■ **PROVIDED TEXT**
↓↓↓
Migration into the "Backcountry" in Colonial Times - I

Frontier Folk Were Seldom Settlers and Vice Versa

English colonists began migrating inland, away from their colonial plantations and settlements almost the instant they landed, first at Roanoke (1585-1587) and then on Chesapeake Bay(starting in 1607). These migrating emigrants were usually the invisible to historians and barely visible to archaeologist; indentured servants and other less affluent folk. Their motives for migrating away from their countrymen ranged from curiosity to animosity. Some went to see what they could see and never came back. Some went to escape an odious labor contract and others to escape debt or other inconveniences common in the English colonial settlements, like wholesale hunger. But, more or less, all escaped into the backcountry, the unmapped, unknown frontier lands away from the coastal enclaves.

In the earliest years of settlement this meant escape into Indian country. And it flies in the face of most conventional beliefs to say that English men, women, and children fled to the Indians. But some did. Others went unwilling and stayed with pleasure. It seems "escape" from Indian country was the exception, not the rule.

In part this reflects Indian societies open to non-Indian participants. It seems the eastern Indians, though they had well defined ethnic identities (ie. knew who they were and who wasn't them) but absolutely no concept of race. These Native American societies apparently had few if any absolute barriers to admission. This is a common feature in subsistence economies where what you can contribute to mutual survival is more important than one's blood lineage. In part, it also resulted from bone-headed Virginia labor policies.

Virginia's elites, always desperate for labor, early in the colonial process enslaved local natives and put them to work in their fields alongside English indentured servants. Labor solidarity, it seems, prevailed and when the Indian's took Dutch leave from drudgery, they often took their English work-mates along. Enslaving people who know the country better than you do was a desperate and ultimately foolish labor policy and it cost Virginia dearly but, on the other hand, added immensely to the rich diversity of what came to be called "the backcountry."
↑↑↑
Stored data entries
↓↓↓
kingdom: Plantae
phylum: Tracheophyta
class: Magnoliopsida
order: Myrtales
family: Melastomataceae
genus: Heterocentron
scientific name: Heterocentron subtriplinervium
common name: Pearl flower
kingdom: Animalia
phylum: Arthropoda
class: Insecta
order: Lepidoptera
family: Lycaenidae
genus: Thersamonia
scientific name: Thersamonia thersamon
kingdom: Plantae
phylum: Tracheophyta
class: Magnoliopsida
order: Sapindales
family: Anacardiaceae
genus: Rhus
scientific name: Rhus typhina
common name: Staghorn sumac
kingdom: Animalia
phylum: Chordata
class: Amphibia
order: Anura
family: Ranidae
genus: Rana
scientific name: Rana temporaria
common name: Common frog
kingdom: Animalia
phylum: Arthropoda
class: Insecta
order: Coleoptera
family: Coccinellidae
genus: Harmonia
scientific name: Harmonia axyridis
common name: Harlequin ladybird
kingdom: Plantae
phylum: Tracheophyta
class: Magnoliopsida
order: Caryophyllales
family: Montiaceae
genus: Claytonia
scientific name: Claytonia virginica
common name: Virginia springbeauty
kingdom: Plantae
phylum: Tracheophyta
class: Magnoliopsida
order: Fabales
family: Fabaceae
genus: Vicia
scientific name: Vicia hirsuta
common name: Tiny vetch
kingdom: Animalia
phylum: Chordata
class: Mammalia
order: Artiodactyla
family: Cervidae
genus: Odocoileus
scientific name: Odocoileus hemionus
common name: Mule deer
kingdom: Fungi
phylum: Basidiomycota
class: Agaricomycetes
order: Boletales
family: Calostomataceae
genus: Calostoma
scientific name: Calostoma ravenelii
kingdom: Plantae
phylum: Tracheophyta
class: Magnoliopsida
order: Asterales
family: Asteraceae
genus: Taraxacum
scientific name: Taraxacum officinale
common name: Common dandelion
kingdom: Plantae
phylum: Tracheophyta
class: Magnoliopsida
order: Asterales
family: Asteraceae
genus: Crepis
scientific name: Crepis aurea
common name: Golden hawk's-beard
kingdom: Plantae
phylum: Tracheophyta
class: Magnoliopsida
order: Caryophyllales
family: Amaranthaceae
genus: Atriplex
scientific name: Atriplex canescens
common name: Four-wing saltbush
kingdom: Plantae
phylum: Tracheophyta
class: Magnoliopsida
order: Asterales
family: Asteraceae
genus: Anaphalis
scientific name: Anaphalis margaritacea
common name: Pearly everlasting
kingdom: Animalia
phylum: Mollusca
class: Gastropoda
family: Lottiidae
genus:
↑↑↑
■ **GIVEN EXERCISE 1**
Quote the part of the passage on colonial backcountry migration that opens with the words containing "Migration into the" and closes with "the coastal enclaves.".
■ **GIVEN EXERCISE 2**
According to the passage on colonial backcountry migration, what concept did the eastern Indians have no notion of at all?
■ **GIVEN EXERCISE 3**
Continue the passage on colonial backcountry migration from where it stops.

■ **EXPECTED OUTPUT 1**
Migration into the "Backcountry" in Colonial Times - I

Frontier Folk Were Seldom Settlers and Vice Versa

English colonists began migrating inland, away from their colonial plantations and settlements almost the instant they landed, first at Roanoke (1585-1587) and then on Chesapeake Bay(starting in 1607). These migrating emigrants were usually the invisible to historians and barely visible to archaeologist; indentured servants and other less affluent folk. Their motives for migrating away from their countrymen ranged from curiosity to animosity. Some went to see what they could see and never came back. Some went to escape an odious labor contract and others to escape debt or other inconveniences common in the English colonial settlements, like wholesale hunger. But, more or less, all escaped into the backcountry, the unmapped, unknown frontier lands away from the coastal enclaves.

■ **EXPECTED OUTPUT 2**
Race.

■ **EXPECTED OUTPUT 3**
It is likely that very few people migrated freely into the backcountry as moving into a frontier is essential hazardous with little promise of return on the risk. Frontier migrants were thus, almost by definition, desperadoes for one reason or another. And they should be recognized as a special class of migrant and dealt with separate from the more classic migrants of the 18th and 19th century. Frontier folk were folk willing and able to live in a subsistence economy without the advantages of civilization so as to avoid the costs of civilization.

Later migrants increasingly tended to be market farmers seeking cheap land on which to grow market crops, ambitious folks with goals off in the future. They moved not to frontiers but to new settlements. The important point to bear in mind when considering these classic migrants with their wagons full of capitol goods is that they seldom, if ever, moved into frontier regions, regions characterized by lawlessness and subsistence economies.

Though there are examples of market farmers moving very near to frontier zones, these exceptions are rare enough to prove the rule. For example, the Moravian team who first moved into the Wacovia District in North Carolina actually had to cut the roads and fords for their wagons in the last leg of their trip. Similarly, Daniel Boone led Judge Henderson's settlers over the mountains into "dark and bloody ground" on foot, without their wagons, carrying their goods on pack animals as the Wilderness Road was still but a trail. As with the Moravians, this is rare enough to be of note. Most settlers carried their capitol in wagons and moved onto lands defined by law and into an economy defined by markets.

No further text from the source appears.